First CCS project receives EU funding
Although proceeds from emissions trading scheme were meant to fund 12 carbon capture and storage projects, only one such project will be funded.
Connie Hedegaard, the European commissioner for climate action, today (8 July) unveiled the final round of funding for the NER300 programme – which uses proceeds from the EU’s emissions trading scheme (ETS) to fund low-carbon technologies.
A total of €2 billion will be awarded to 19 projects. One of these is the UK-based White Rose Project, which will be awarded up to €300 million. It is the first carbon capture and storage (CCS) demonstration project to be awarded funding under the scheme. The other 18 projects are involve renewable energy.
This is the second and final round of funding for NER300, which runs until 2020. Enthusiasm for the emerging CCS technology, which captures carbon emissions and stores them underground, has waned. The technology is still unproven and there are a handful of demonstration projects around the world. But none have yet been built in Europe.
In December 2012 the Commission announced that no CCS projects would receive money in the first round of NER300 funding, because no member state was ready to put up the necessary matching funding. It had been hoped that the programme would provide funding to 12 CCS projects.
Hedegaard said today that the Commission still believes in CCS as “one of many tools” for tackling the climate challenge. “The debate has changed a bit; five years ago people thought ‘if only we had CCS, it could solve almost everything’. But it’s a very expensive technology,” she said. “CCS can play a role, but first we need to see it work on a big scale somewhere in the world.”
“Now there is one very concrete project, which will receive a grant of €300 million, so it really will have a good chance to make a substantial step forward for this technology in Europe,” she said. “In the UK they have been very keen on developing CCS technologies.”
The proposed 426MW coal plant is being undertaken by a consortium between Drax, Alstom and BOC. It is located in north Yorkshire and is projected meet the equivalent power needs of 630,000 homes. Around 90% of all the CO2 produced by the plant will be captured and transported by pipeline for permanent storage deep beneath the North Sea.
CCS proponents reacted positively to today’s news. “This decision sends a strong and positive signal, reaffirming the importance of CCS deployment and that we must keep pushing European projects with the continued support both at EU and member state level,” said Graeme Sweeney, chairman of the Zero Emissions Platform. “The EU’s long-term goal of reducing greenhouse-gas emissions by 80%-95% by 2050 cannot be met cost-effectively without CCS.”

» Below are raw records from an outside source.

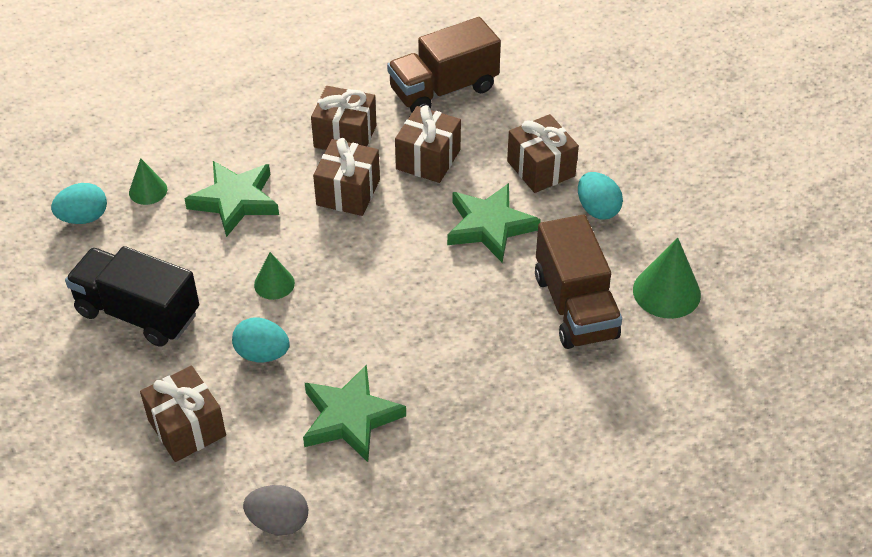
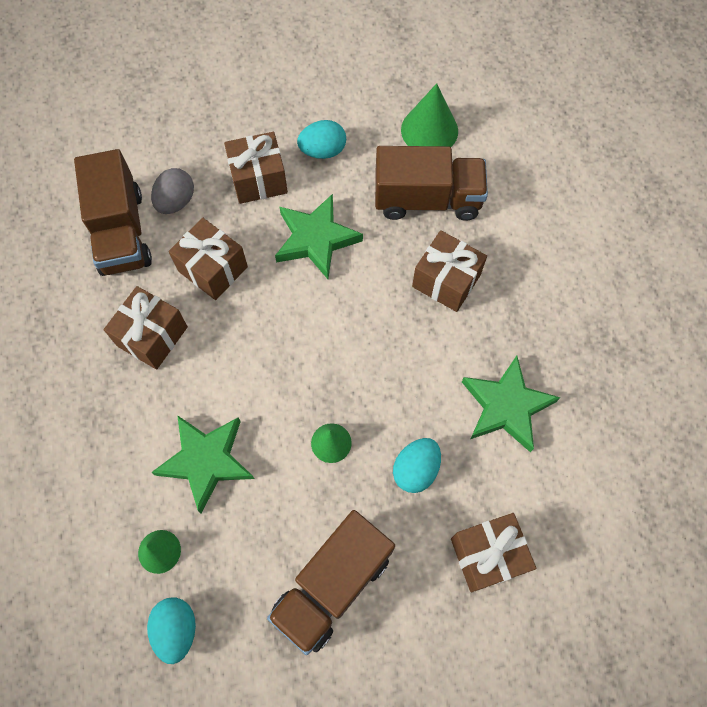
camera: 75 degrees left, 20 degrees up
(138, 313) = (332, 585): black truck -> brown truck
(278, 522) = (605, 489): grey egg -> grey egg (176, 201)
(348, 192) = (232, 350): brown gift -> brown gift (446, 281)

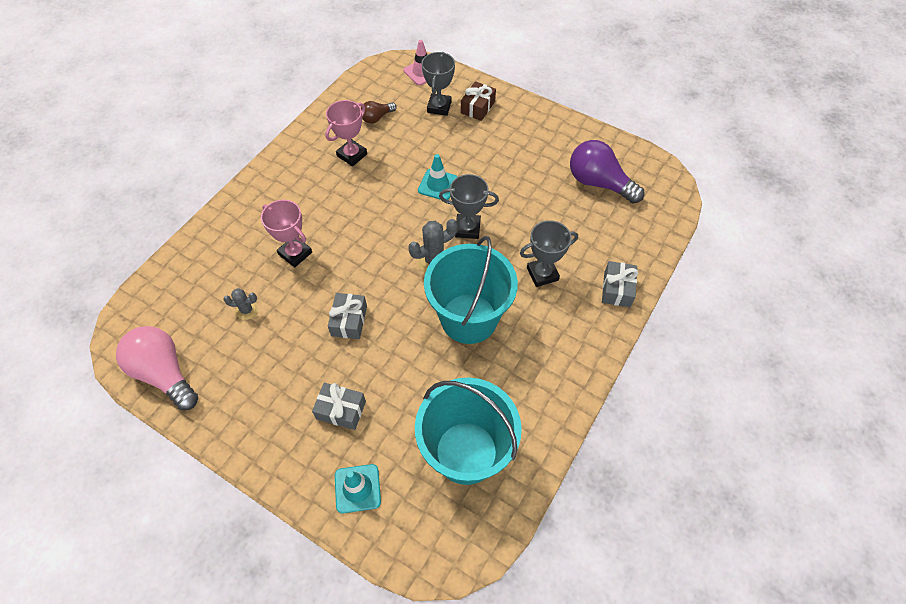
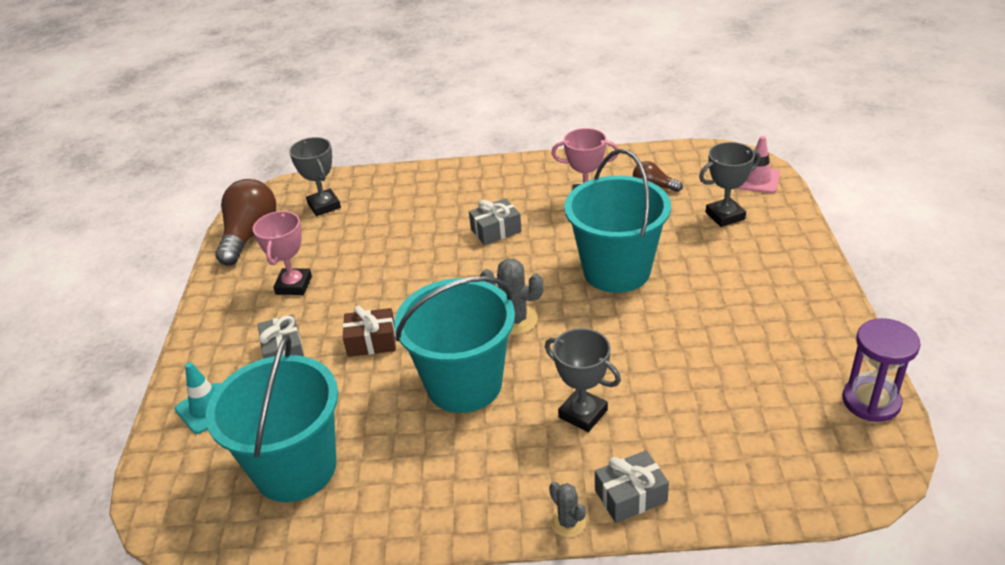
camera: 60 degrees right, 20 degrees down
(165, 373) = (250, 235): pink light bulb -> brown light bulb
(247, 310) = (346, 240): grey cactus -> grey cactus (568, 523)
(295, 253) = (432, 231): pink trophy -> pink trophy (294, 285)
(349, 321) = (387, 304): grey gift -> grey gift (496, 230)
(437, 185) = (616, 271): turquoise traffic cone -> turquoise bucket
(467, 228) = (582, 322): grey trophy -> grey trophy (324, 206)
(478, 107) = (764, 241): brown gift -> brown gift (371, 341)
(598, 183) = (783, 396): purple light bulb -> none
(629, 154) = (871, 401): none -> purple hourglass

However there is still concern that the technology has lost political support in Europe. The CCS lobby lost its biggest champion in the European Parliament in may’s elections – British Liberal Democrat Chris Davies, who was the rapporteur on the CCS directive. Many MEPs and national leaders have been wary of the technology because it is unproven and testing it is expensive.

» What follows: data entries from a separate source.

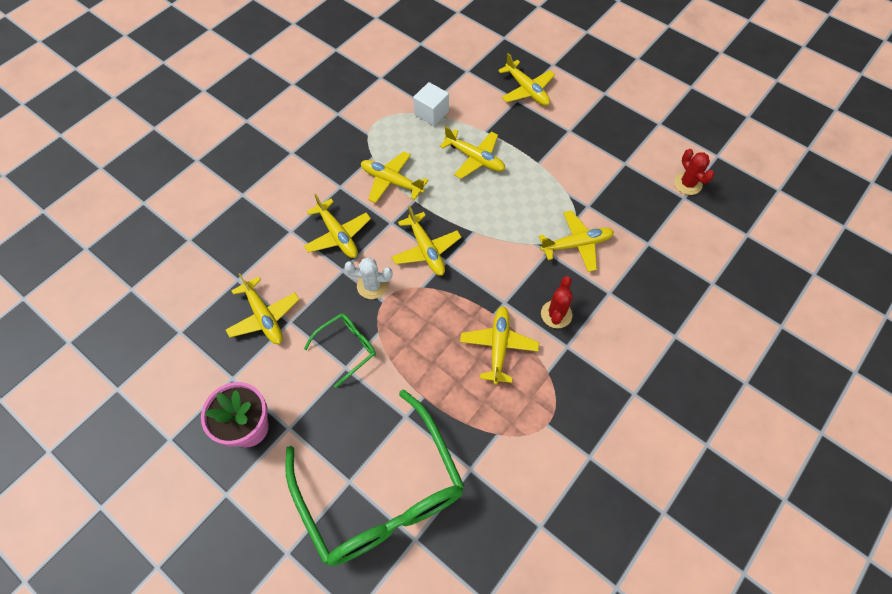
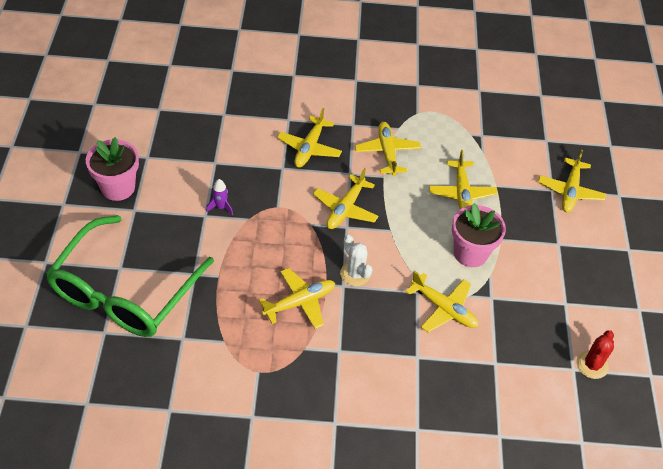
camera: 50 degrees right, 10 degrees down
(264, 317) = (207, 146): yellow plane -> none
(347, 348) = (221, 207): green glasses -> purple rocket
(372, 286) = (284, 193): white cactus -> white cactus (355, 274)
(431, 113) = (477, 141): white cube -> none
(537, 191) = (470, 253): none -> pink flower pot
(556, 314) = (362, 327): red cactus -> none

Today’s funding round was the last opportunity for CCS projects to receive money under this scheme, as all the money has now been allocated. The Commission is still deciding whether to renew the fund after 2020.
There have been larger concerns about the way that EU funding for low-carbon technology is being dealt with. The European Court of Auditors today published a report that criticised, albeit mildly, the effectiveness of such funding.
The report, which looked at research and cohesion funding in the previous budgetary period, found that there were no significant cost overruns or time delays in the projects, and the renewable energy generation capacities were installed as planned and were operational.
However, the report also found that the energy production results were not always achieved or not properly measured. “The overall value for money of cohesion policy funds support to renewable energy generation projects has been limited in helping achieve the EU 2020 renewable energy target, because cost-effectiveness has not been the guiding principle in planning and implementing the renewable energy generation projects,” the ECA’s report concluded.
Hedegaard said that the Commission would take note of the report when deciding on funding vehicles for the next budgetary period. “The experience so far with NER300 has been quite good, so it’s one of the things we are considering when we are looking after 2020,” she said. “But we also have more instruments now in Horizon2020 – 35% of the whole budget will have to go for low-carbon technologies.”